Saved data entries
—————
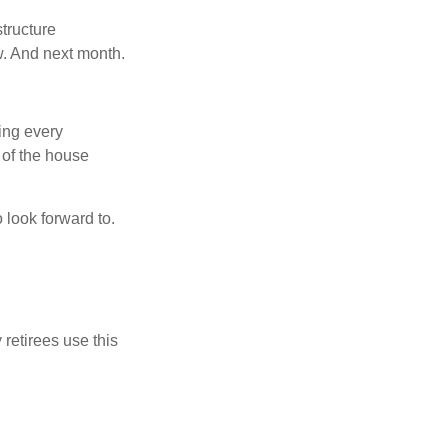
tructure
w. And next month.
ring every
 of the house
o look forward to.
 retirees use this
—————
> **Directions**: Make an exact copy of the records shown above, without the pictures.

> **Answer for this exercise**:
tructure
w. And next month.
ring every
 of the house
o look forward to.
 retirees use this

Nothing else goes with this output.